Weak answers only mention “adding indexes” or “scaling servers.” Strong answers demonstrate systematic diagnosis, multiple mitigation tactics, and proactive governance.
Preparation Tips
Practice by setting up a sample Postgres or SQL Server DB. Run a workload, capture slow queries, and use EXPLAIN ANALYZE. Add and remove indexes to observe plan changes. Test partitioning on a large table. Simulate deadlocks with long transactions; analyze lock waits. Try caching results in Redis, then invalidate. Monitor CPU/I/O under load with CloudWatch or pg_stat_statements. Build a Grafana dashboard with query latencies. Prepare a 60–90s story of a bottleneck you diagnosed, tools used, and resolution.
Real-world Context
In e-commerce, spikes during sales often expose bottlenecks. One retailer found checkout queries doing full scans on orders. Adding composite indexes plus caching cut response times from 2s to 100ms. In fintech, long-running reporting queries blocked transactional updates, causing deadlocks; separating OLAP and OLTP workloads fixed it. A SaaS company scaled read replicas to offload reporting but later added sharding for tenants. Continuous monitoring with pg_stat_statements and APM dashboards proved critical to catch regressions before users noticed.
Key Takeaways
- Use profiling and monitoring to detect bottlenecks.

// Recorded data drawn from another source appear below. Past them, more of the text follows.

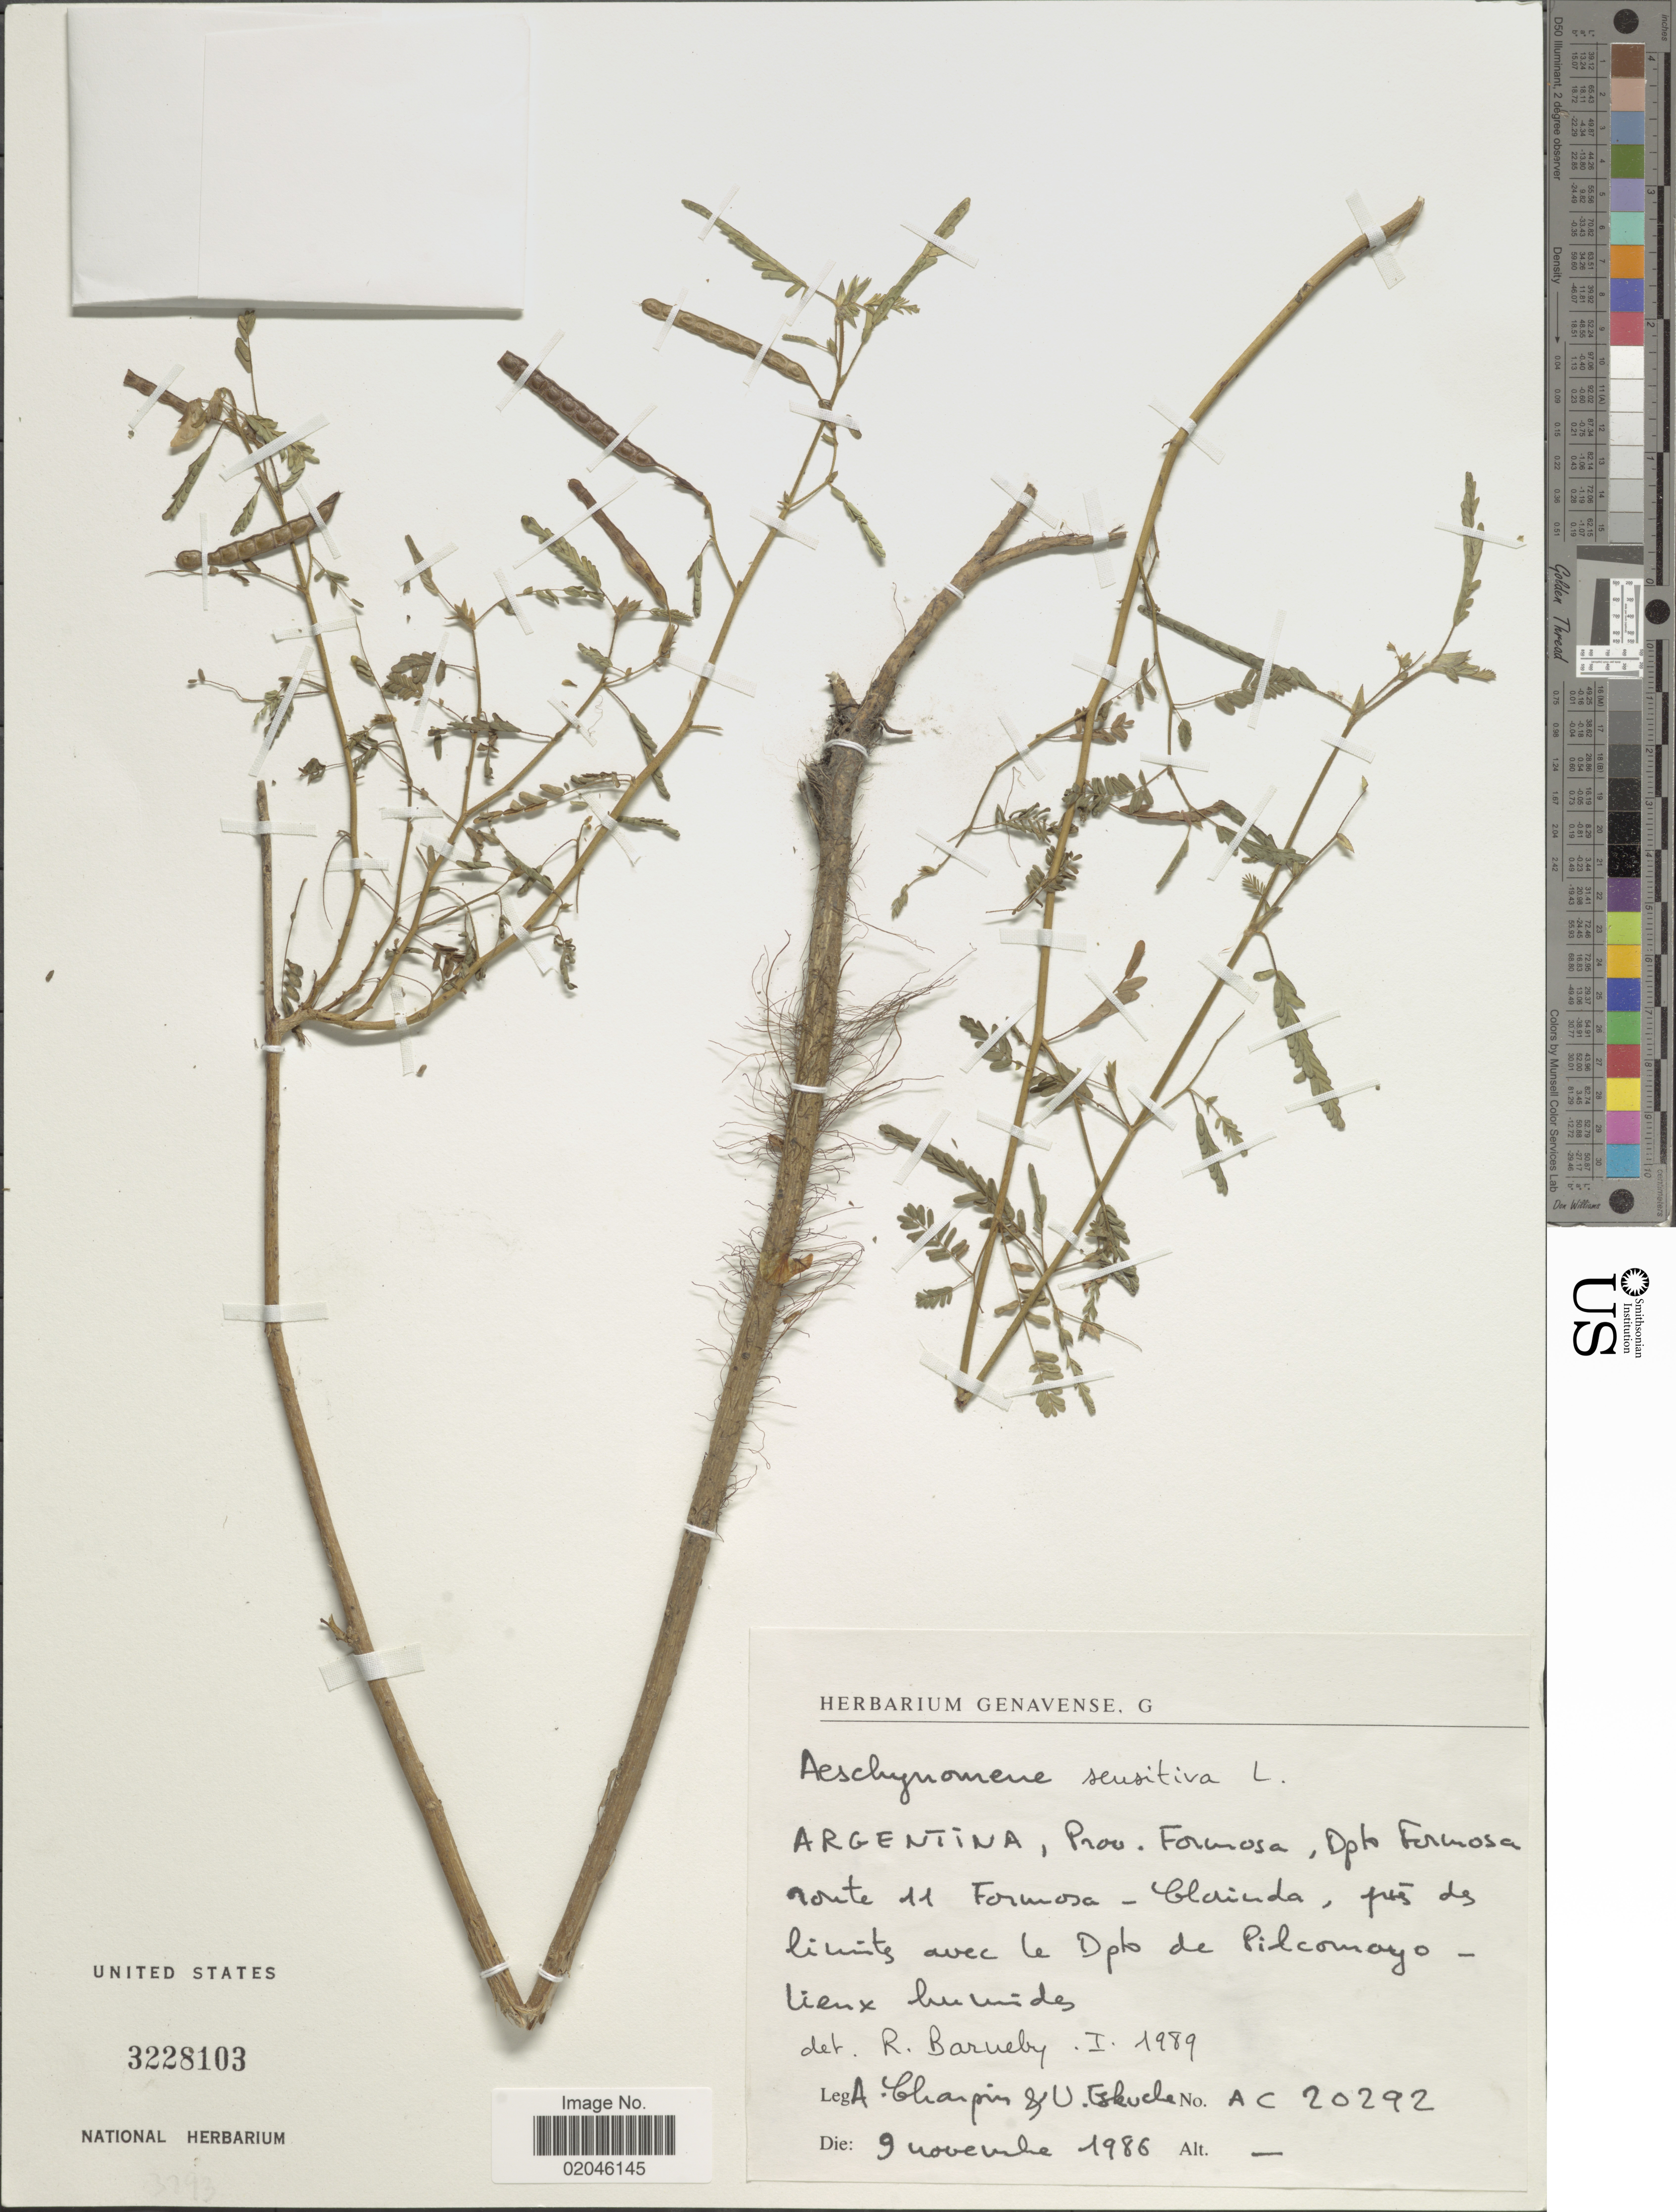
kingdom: Plantae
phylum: Tracheophyta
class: Magnoliopsida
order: Fabales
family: Fabaceae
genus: Aeschynomene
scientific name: Aeschynomene sensitiva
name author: Sw.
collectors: A. Charpin & U. Eskuche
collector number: AC 20292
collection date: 1986-11-09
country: Argentina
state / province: Formosa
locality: Dpto. Formosa, route 11 Formosa-Clorinda, pres de limites avec le Dpto de Pilcomayo.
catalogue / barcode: US 3228103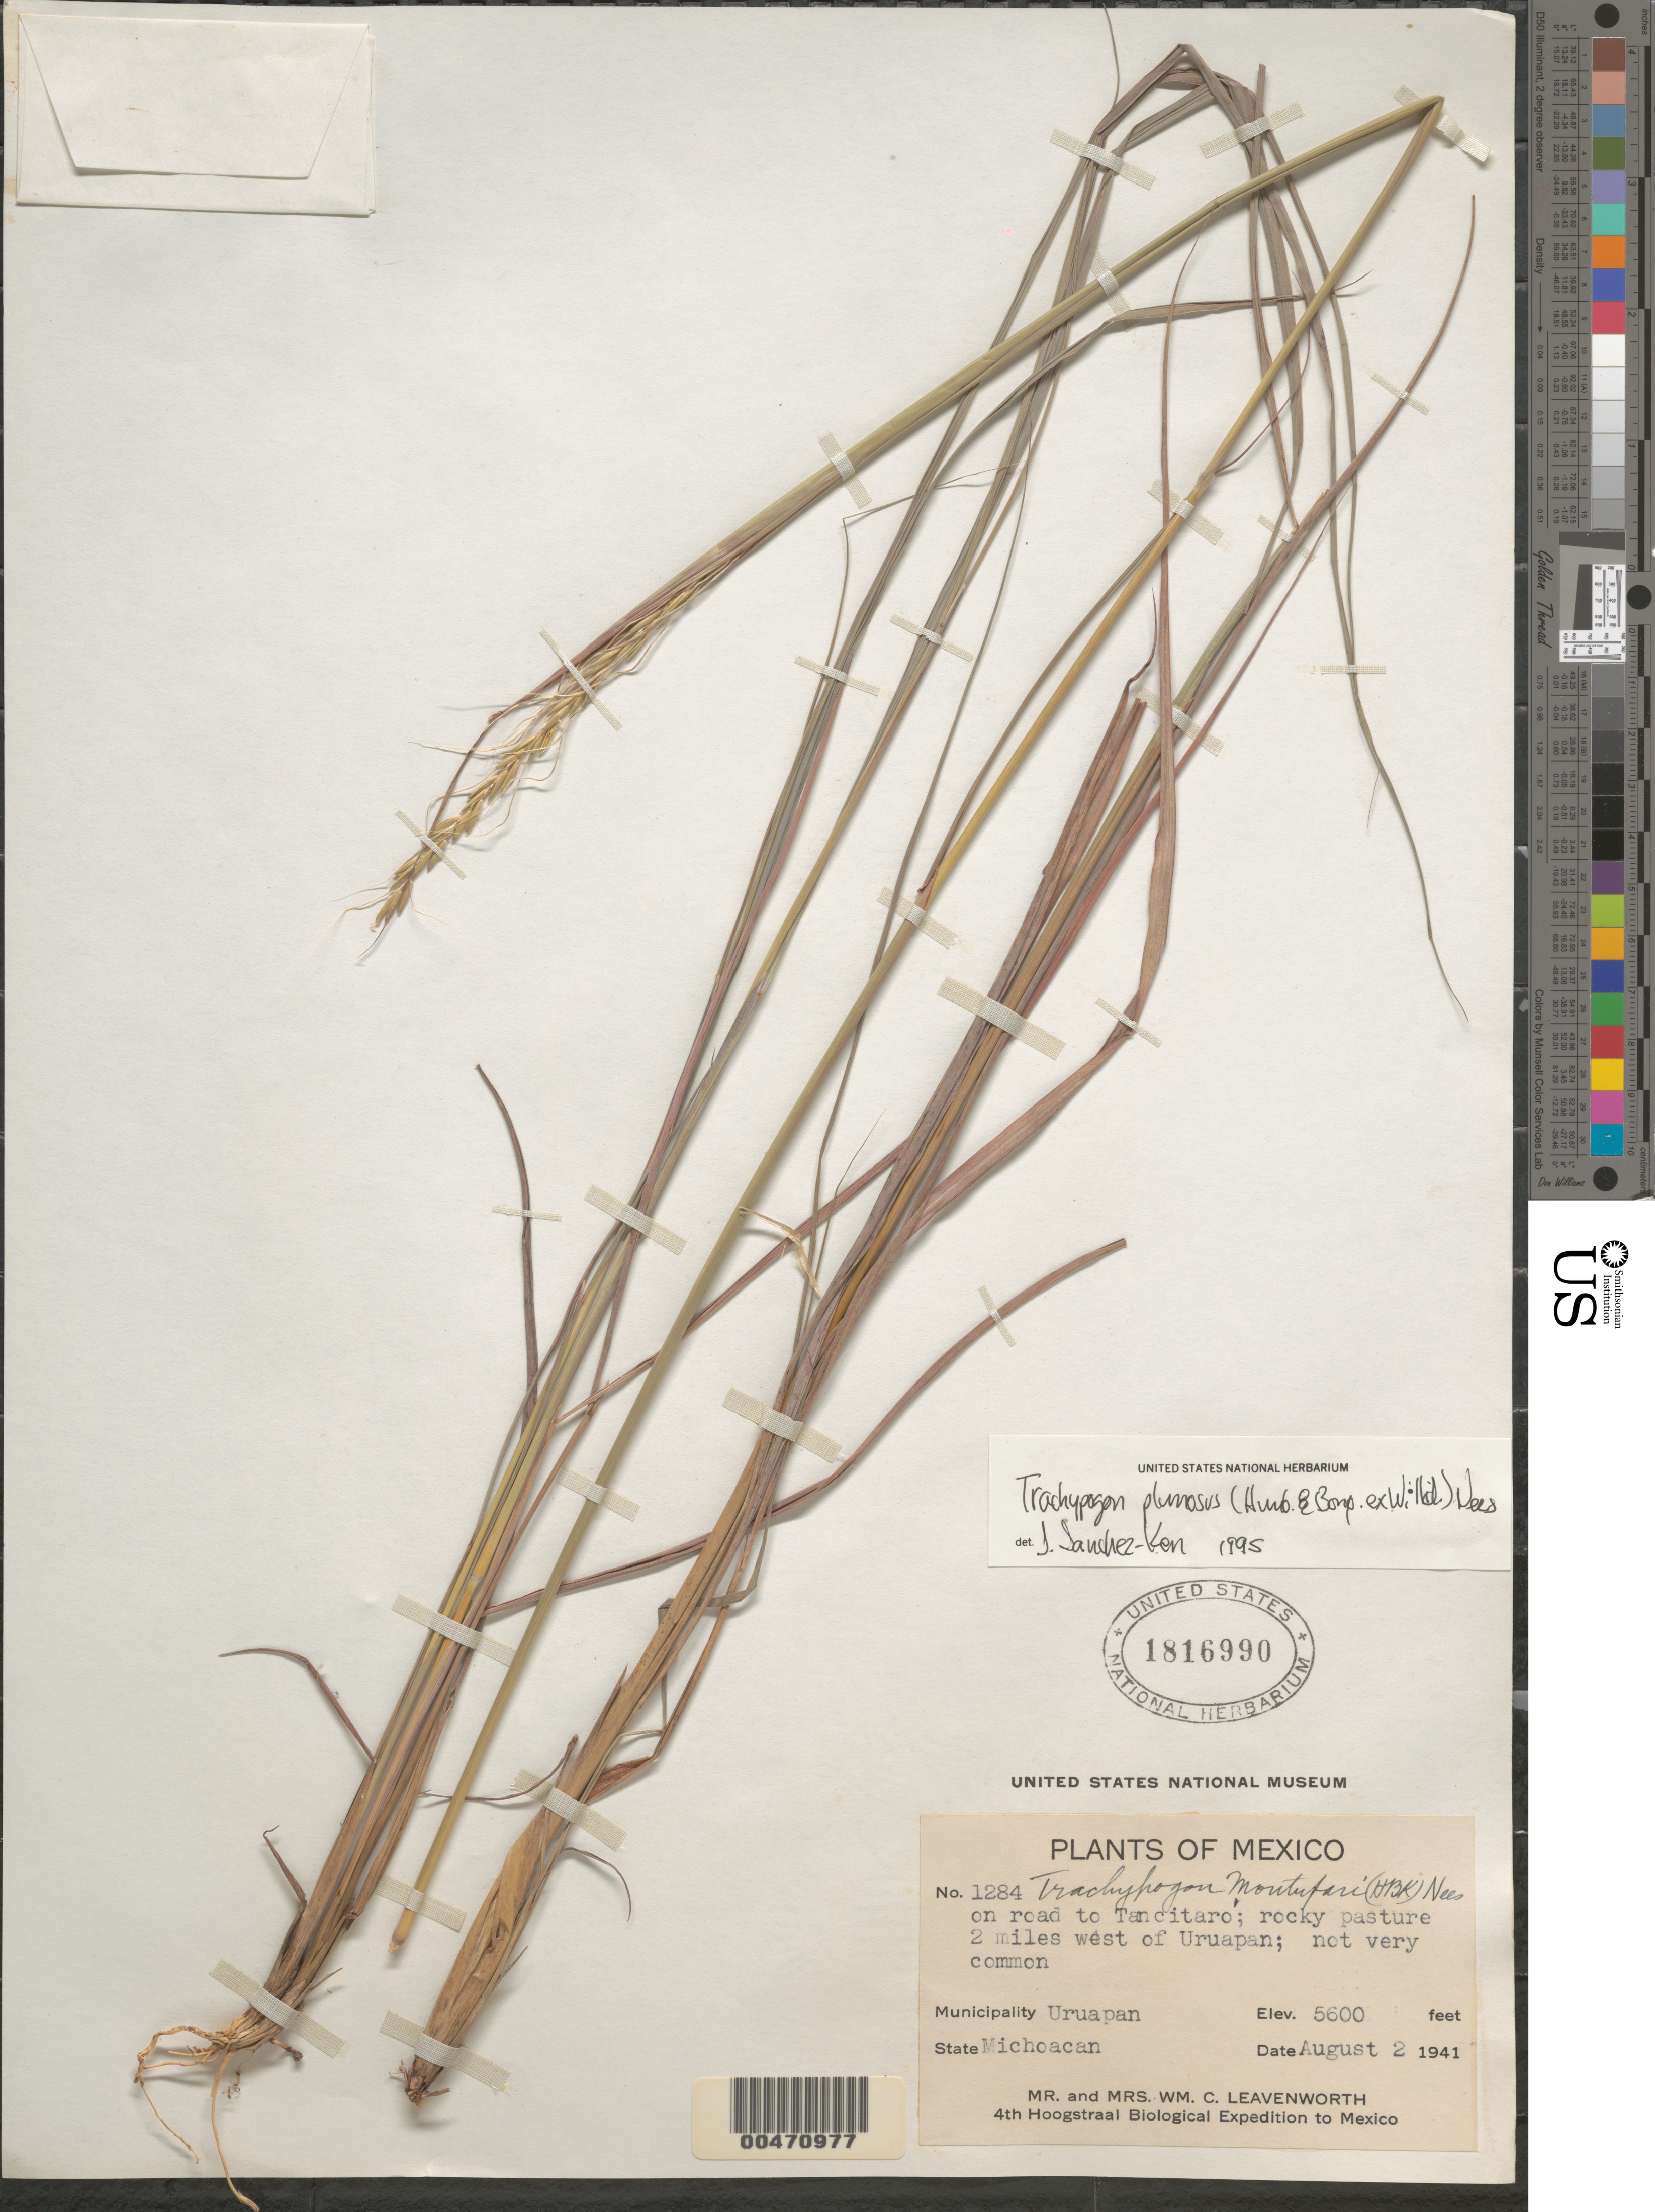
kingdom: Plantae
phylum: Tracheophyta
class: Liliopsida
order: Poales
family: Poaceae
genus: Trachypogon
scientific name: Trachypogon plumosus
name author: (Humb. & Bonpl.) Nees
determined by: Sánchez-Ken, J. G.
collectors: W. C. Leavenworth & Mrs. W. C. Leavenworth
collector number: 1284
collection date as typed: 2 Aug 1941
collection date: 1941-08-02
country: Mexico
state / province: Michoacán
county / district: Uruapan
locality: On rd to Tancitaro, 2 mi W of Uruapan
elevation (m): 1707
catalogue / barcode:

- Optimize queries, avoid SELECT *, and use proper indexing.
- Address locks and contention with shorter transactions.
- Leverage caching, partitioning, and sharding for scale.
- Automate regression testing and observability.
Practice Exercise
Scenario: You manage a Postgres production DB for an e-commerce app. During peak sales, API latency jumps from 200ms to 2s.
Tasks:
- Enable slow query log; identify top 5 slow queries.
- Run EXPLAIN ANALYZE on them—determine if sequential scans or nested loops are culprits.
- Add composite indexes for frequent filters (e.g., (customer_id, status)).
- Refactor queries: replace SELECT * with needed columns.
- Test caching hot queries in Redis; set TTL and invalidation rules.
- Partition the orders table by region/date; rerun performance tests.
- Monitor locks/waits; shorten transaction lengths; tune isolation.
- Add Grafana dashboard with CPU, I/O, latency. Alert if >500ms p95.
Deliverable: Prepare a 60–90s narrative describing detection steps, query/index tuning, caching/partitioning, and monitoring setup.